What this task involves:
What lines below contain the word "release"? Please pull each one out.

[Records from a dataset]
•••••

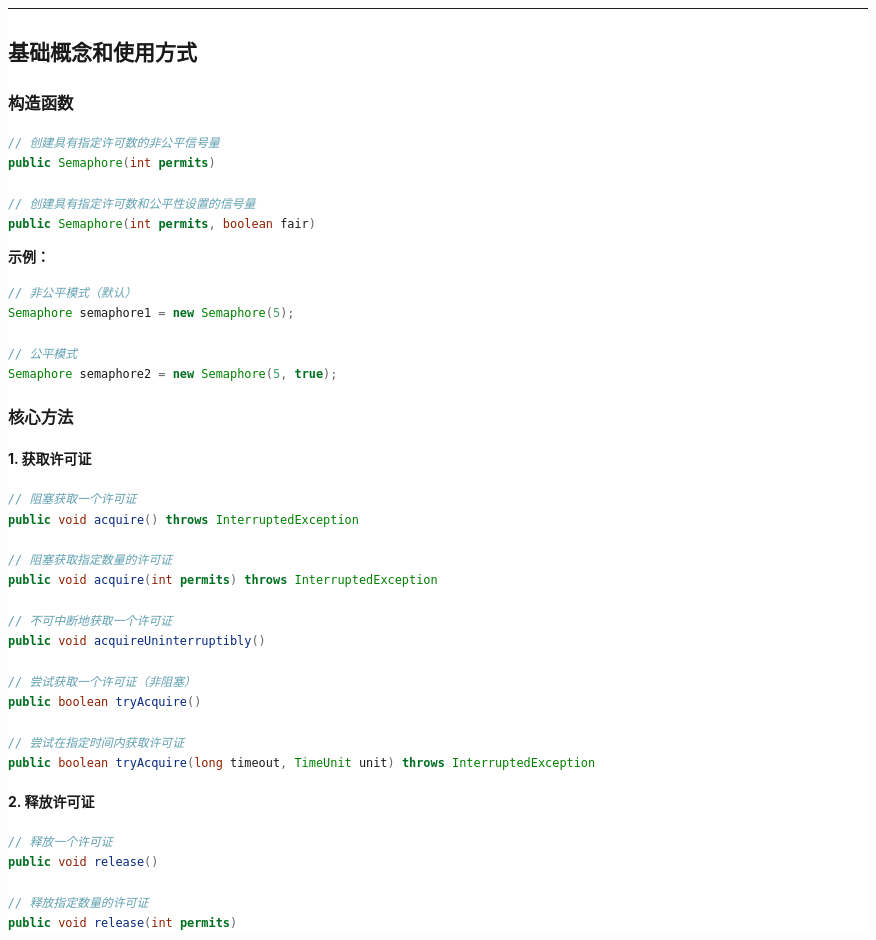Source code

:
 ```java
```

---

## 基础概念和使用方式

### 构造函数

```java
// 创建具有指定许可数的非公平信号量
public Semaphore(int permits)

// 创建具有指定许可数和公平性设置的信号量
public Semaphore(int permits, boolean fair)
```

**示例：**
```java
// 非公平模式（默认）
Semaphore semaphore1 = new Semaphore(5);

// 公平模式
Semaphore semaphore2 = new Semaphore(5, true);
```

### 核心方法

#### 1. 获取许可证

```java
// 阻塞获取一个许可证
public void acquire() throws InterruptedException

// 阻塞获取指定数量的许可证
public void acquire(int permits) throws InterruptedException

// 不可中断地获取一个许可证
public void acquireUninterruptibly()

// 尝试获取一个许可证（非阻塞）
public boolean tryAcquire()

// 尝试在指定时间内获取许可证
public boolean tryAcquire(long timeout, TimeUnit unit) throws InterruptedException
```

#### 2. 释放许可证

```java
// 释放一个许可证
public void release()

// 释放指定数量的许可证
public void release(int permits)
```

•••••

Solution to this task:
public void release()
public void release(int permits)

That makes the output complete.